# Page extract start
It's the same game - which is part of the problem. For the US release, the monochromatic backgrounds have been remade in glorious Technicolor, which not only makes it look a hell of a lot nicer, but also makes it easier to distinguish the various background elements and prevent the entire game from looking like one unbroken, bland, yellowy smudge.
As for the UK release? Well, disappointingly, it retains that yellowy smudge.
FLIPPING THE BIRD
The long wait has made an already slight game seem even leaner. The concept - guide a cute bird to the end of each hazard-filled stage by drawing vines in mid-air, occasionally flicking them to turn her into a sort of bird-rocket - is mechanically sound.
However, the idea goes nowhere, content to paddle in shallow waters rather than risk the murky depths of the Sea of Invention.
Acquiring every feather in each stage will require serious dedication and Zen-like calm to transcend the frustrations of one-hit deaths, but if you're sane enough not to bother you'll whisk through the mostly easy levels in no time flat.
# Page extract end
*Written instruction 1*:
Output the rows below unchanged, starting at the first row and ending at the line that contains "Тинтин: Тинтин -> Итогам", with both of those lines included.
*Written instruction 2*:
How would you go on with the game review above, picking up after its final sentence?
# Records for this task start
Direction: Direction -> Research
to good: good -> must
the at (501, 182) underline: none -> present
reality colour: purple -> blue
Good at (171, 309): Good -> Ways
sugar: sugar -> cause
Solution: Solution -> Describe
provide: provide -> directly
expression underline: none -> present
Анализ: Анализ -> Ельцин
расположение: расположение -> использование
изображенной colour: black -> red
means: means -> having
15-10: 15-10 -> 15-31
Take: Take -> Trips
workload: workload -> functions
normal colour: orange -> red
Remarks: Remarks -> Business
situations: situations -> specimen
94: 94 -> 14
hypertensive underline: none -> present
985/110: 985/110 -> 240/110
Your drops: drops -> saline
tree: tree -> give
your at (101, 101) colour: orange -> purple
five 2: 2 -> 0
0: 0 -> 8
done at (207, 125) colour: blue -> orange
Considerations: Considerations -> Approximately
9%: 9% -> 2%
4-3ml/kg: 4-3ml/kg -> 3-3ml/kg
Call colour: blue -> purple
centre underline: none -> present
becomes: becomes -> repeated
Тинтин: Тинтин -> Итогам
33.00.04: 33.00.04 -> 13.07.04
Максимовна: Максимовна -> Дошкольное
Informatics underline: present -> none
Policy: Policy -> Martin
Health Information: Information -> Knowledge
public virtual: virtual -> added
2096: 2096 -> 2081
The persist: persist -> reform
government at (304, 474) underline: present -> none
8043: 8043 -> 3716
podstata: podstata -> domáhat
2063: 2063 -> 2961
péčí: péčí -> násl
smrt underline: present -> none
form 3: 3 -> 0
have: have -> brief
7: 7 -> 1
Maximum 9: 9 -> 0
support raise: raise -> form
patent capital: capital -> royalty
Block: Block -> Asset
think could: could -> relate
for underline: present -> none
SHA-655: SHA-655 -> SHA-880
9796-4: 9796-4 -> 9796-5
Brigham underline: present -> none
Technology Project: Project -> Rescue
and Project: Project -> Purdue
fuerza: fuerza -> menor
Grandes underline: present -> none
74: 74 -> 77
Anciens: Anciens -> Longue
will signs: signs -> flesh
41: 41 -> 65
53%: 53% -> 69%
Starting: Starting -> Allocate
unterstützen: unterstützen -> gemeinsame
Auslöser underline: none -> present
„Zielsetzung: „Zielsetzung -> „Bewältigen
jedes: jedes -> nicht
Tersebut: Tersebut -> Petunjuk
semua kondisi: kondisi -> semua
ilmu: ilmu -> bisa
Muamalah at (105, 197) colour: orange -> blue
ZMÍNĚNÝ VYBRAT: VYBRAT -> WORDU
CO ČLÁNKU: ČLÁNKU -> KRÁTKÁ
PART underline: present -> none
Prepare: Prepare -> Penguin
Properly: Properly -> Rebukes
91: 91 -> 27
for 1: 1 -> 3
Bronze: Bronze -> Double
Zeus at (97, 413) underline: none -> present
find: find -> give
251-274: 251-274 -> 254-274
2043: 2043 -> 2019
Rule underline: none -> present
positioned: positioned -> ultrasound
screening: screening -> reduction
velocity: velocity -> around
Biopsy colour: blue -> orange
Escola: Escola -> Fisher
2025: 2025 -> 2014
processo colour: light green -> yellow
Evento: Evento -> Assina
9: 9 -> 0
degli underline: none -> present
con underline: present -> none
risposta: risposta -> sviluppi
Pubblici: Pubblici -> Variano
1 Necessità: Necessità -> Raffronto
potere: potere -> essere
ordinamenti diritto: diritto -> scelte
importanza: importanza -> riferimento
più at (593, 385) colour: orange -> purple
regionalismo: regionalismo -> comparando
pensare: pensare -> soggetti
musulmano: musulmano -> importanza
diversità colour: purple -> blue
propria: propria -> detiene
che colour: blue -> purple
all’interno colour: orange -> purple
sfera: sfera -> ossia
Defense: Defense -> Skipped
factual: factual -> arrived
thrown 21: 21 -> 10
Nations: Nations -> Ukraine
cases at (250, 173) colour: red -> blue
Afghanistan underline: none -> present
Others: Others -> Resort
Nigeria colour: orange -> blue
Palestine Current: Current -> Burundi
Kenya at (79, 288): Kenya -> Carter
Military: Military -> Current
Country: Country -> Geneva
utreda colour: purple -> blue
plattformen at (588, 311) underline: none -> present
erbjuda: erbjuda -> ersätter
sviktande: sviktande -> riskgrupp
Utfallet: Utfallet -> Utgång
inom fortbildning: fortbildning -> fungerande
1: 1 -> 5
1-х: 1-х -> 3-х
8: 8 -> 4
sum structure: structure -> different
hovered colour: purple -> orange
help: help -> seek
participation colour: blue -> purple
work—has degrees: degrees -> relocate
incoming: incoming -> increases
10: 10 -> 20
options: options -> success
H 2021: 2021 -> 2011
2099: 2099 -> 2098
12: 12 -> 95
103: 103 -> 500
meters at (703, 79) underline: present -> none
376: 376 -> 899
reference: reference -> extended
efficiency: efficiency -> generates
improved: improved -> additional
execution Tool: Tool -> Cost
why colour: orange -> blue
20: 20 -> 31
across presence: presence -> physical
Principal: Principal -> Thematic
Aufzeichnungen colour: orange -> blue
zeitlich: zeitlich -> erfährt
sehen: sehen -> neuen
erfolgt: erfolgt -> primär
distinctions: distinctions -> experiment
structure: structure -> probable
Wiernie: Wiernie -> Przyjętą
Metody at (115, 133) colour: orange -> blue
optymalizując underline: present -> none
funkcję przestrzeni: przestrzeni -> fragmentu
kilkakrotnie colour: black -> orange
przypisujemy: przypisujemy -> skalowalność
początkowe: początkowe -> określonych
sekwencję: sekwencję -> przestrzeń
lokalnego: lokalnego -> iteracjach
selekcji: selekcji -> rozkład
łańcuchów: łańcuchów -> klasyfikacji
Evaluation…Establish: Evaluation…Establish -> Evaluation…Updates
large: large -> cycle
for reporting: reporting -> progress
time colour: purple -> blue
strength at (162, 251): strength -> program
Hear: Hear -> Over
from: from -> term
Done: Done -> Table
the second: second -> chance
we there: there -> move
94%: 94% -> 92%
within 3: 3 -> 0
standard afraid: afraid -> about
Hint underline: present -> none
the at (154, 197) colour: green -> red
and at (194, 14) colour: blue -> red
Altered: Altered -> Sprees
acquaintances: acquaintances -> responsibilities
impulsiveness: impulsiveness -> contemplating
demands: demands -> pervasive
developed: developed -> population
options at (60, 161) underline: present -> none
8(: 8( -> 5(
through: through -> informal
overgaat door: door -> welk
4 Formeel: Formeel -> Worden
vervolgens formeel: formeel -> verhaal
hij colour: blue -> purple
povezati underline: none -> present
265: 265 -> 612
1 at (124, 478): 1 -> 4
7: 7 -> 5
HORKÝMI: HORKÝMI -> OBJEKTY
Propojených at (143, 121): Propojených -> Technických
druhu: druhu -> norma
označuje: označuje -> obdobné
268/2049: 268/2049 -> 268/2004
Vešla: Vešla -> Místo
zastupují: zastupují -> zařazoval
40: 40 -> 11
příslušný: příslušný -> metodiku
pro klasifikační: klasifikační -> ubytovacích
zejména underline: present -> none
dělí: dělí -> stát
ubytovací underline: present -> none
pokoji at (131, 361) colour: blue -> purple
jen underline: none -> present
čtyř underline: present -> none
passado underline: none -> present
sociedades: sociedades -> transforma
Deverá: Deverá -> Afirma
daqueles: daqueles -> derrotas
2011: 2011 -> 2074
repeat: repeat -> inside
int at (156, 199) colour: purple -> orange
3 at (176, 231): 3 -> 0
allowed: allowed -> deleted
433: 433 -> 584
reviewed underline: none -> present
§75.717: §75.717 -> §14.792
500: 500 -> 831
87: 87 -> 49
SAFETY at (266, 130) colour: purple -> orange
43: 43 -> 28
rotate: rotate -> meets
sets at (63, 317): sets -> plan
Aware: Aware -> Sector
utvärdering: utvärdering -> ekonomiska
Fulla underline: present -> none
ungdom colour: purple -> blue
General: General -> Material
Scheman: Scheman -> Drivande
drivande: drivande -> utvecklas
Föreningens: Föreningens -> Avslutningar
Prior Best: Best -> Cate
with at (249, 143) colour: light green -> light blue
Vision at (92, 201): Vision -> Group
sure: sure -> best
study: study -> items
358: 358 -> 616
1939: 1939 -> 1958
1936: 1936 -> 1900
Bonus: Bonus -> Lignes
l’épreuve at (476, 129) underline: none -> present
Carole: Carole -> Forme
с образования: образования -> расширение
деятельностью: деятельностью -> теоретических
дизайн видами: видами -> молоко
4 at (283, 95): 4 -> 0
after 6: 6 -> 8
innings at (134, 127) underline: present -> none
# Records for this task end
*Answer 1*:
Direction: Direction -> Research
to good: good -> must
the at (501, 182) underline: none -> present
reality colour: purple -> blue
Good at (171, 309): Good -> Ways
sugar: sugar -> cause
Solution: Solution -> Describe
provide: provide -> directly
expression underline: none -> present
Анализ: Анализ -> Ельцин
расположение: расположение -> использование
изображенной colour: black -> red
means: means -> having
15-10: 15-10 -> 15-31
Take: Take -> Trips
workload: workload -> functions
normal colour: orange -> red
Remarks: Remarks -> Business
situations: situations -> specimen
94: 94 -> 14
hypertensive underline: none -> present
985/110: 985/110 -> 240/110
Your drops: drops -> saline
tree: tree -> give
your at (101, 101) colour: orange -> purple
five 2: 2 -> 0
0: 0 -> 8
done at (207, 125) colour: blue -> orange
Considerations: Considerations -> Approximately
9%: 9% -> 2%
4-3ml/kg: 4-3ml/kg -> 3-3ml/kg
Call colour: blue -> purple
centre underline: none -> present
becomes: becomes -> repeated
Тинтин: Тинтин -> Итогам

*Answer 2*:
Once you've exhausted the game - or, more likely, the game has exhausted you - there's little reason to return, unless you live for the sheer thrill of peering down at mere mortals from your perch at the summit of a leaderboard.
This is not the only version of Ivy The Kiwi? (Once again, the inappropriate question mark isn't our doing. But we like how the game is so unsure of itself.) - it's also out on DS, DSiWare and WiiWare.
And though the digital versions only have half the levels and no multiplayer mode, we can't help but feel the download format's a much better a fit for the game's miniscule scale.
It's easy to love Ivy if you play it for five minutes, but it just doesn't reward over the long term. Although the craft that's gone into designing the concept is evident, it needed someone to inject some ideas into what is, sadly, a novel but intellectually barren game.